SELECTED PASSAGE:
-=-=-

Labels at Row Boundaries
Values like 8, 15, and 16 sit exactly at row boundaries where labeling direction changes. These are common sources of off by one errors because row minimums and maximums are computed differently at transitions. By explicitly calculating row_min = 2^(row-1) and row_max = 2^row - 1, the implementation consistently handles boundaries correctly.

-=-=-

Recorded data
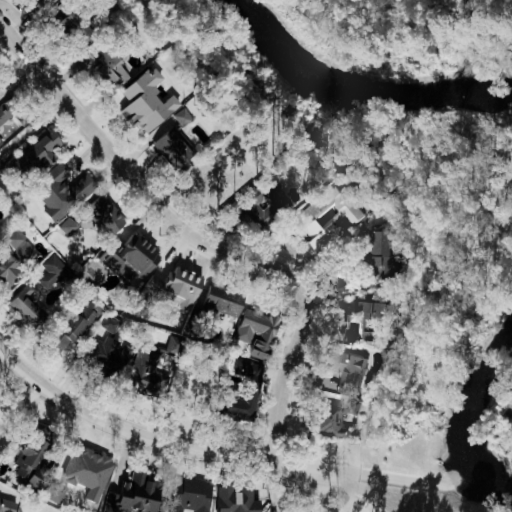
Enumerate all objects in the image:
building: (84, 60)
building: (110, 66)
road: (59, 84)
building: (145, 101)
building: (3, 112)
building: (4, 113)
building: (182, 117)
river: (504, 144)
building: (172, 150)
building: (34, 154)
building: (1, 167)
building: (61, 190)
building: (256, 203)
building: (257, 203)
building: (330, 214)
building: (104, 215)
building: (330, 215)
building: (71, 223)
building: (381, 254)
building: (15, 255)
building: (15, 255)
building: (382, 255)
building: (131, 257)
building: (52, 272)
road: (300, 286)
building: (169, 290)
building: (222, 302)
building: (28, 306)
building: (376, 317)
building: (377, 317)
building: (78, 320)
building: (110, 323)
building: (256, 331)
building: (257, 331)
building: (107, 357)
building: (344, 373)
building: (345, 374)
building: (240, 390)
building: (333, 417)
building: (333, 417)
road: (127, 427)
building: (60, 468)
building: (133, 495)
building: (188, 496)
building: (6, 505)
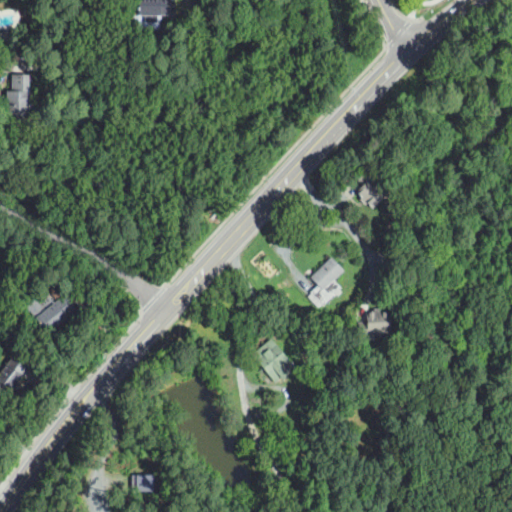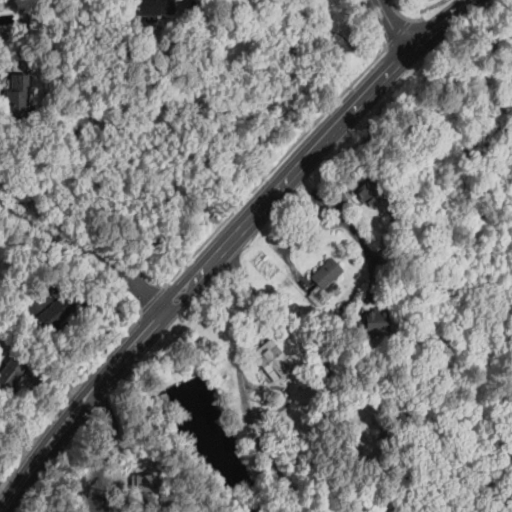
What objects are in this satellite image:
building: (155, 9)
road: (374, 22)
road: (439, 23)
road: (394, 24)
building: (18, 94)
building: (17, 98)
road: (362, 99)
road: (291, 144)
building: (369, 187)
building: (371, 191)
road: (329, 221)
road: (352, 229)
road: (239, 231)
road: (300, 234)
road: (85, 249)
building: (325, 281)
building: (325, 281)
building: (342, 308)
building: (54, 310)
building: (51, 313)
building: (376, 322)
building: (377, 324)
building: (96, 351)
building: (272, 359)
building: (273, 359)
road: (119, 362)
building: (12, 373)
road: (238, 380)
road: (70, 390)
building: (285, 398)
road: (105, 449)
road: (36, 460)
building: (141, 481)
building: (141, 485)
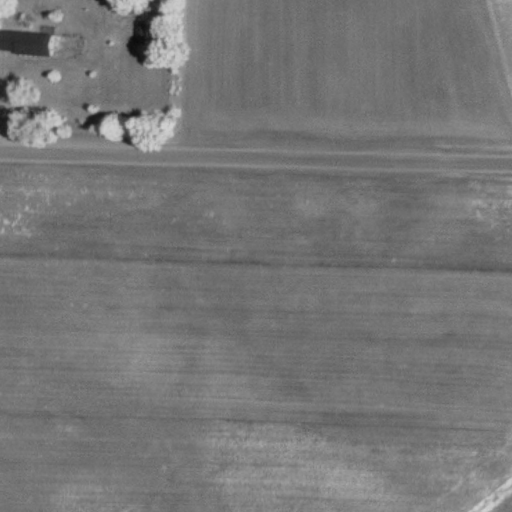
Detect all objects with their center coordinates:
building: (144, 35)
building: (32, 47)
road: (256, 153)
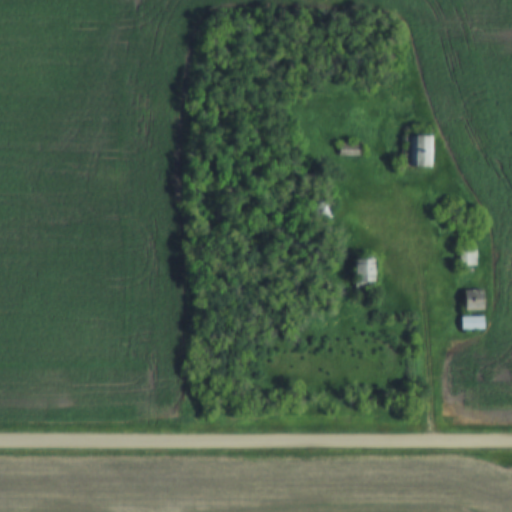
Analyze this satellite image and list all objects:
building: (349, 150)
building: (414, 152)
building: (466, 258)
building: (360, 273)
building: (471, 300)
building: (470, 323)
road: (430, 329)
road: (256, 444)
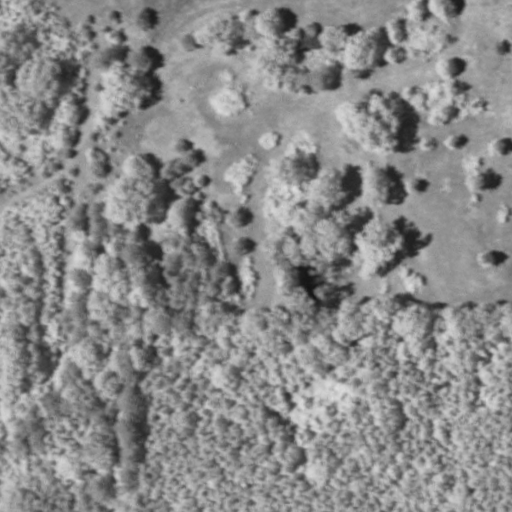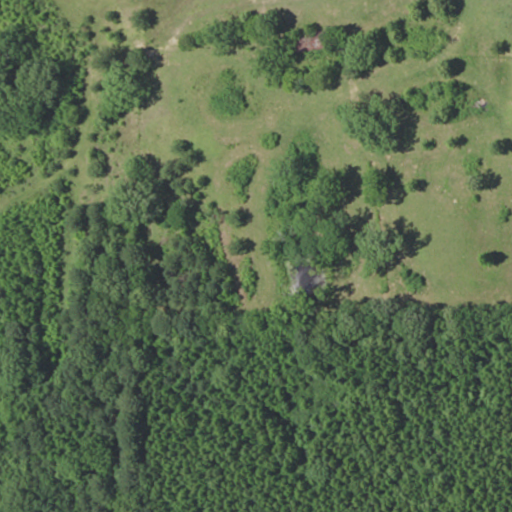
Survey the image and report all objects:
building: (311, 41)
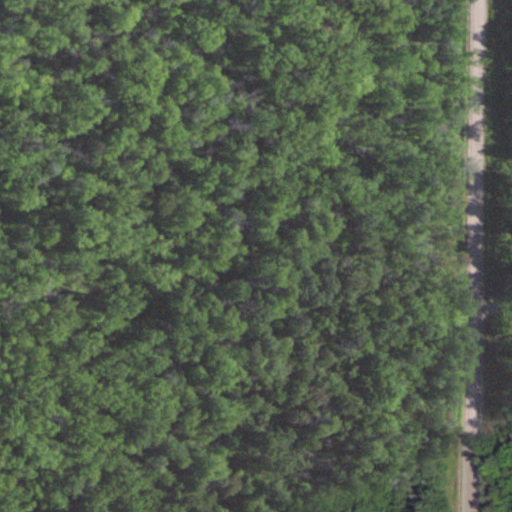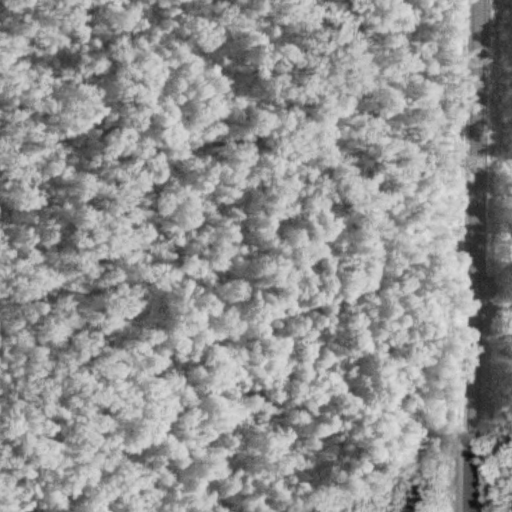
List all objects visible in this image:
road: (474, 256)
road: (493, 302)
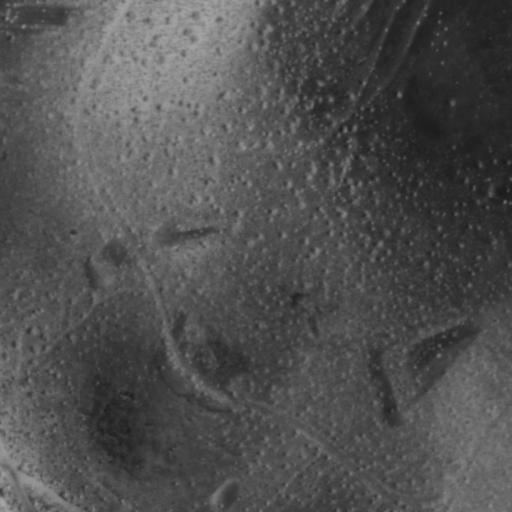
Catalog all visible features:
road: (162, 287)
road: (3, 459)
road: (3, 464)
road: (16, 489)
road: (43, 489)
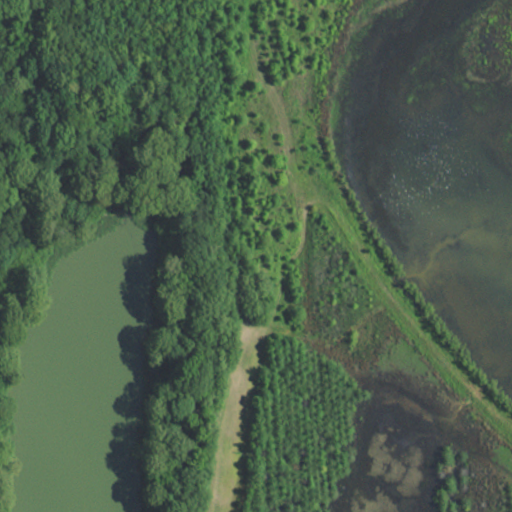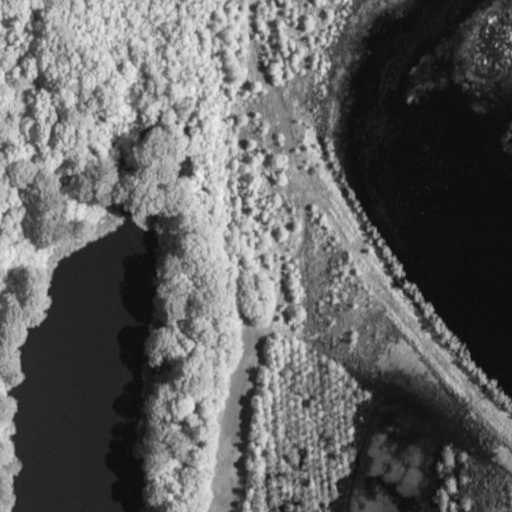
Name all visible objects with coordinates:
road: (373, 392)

-=-=-

TASK LIST:
• a. In the passage on labels at row boundaries, which three values are said to sit exactly at row boundaries?
• b. Pick up the passage on labels at row boundaries after its last sentence and keep writing.

ANSWER SECTION:
• a. 8, 15, and 16.

• b.
Reversed Rows
Even numbered rows are labeled in reverse order, meaning a naive label // 2 parent calculation will fail. For example, node 14 does not have parent 7. Instead, it must first be mirrored to its standard binary tree position. The implementation avoids this bug by always converting to the mirrored value before computing the parent.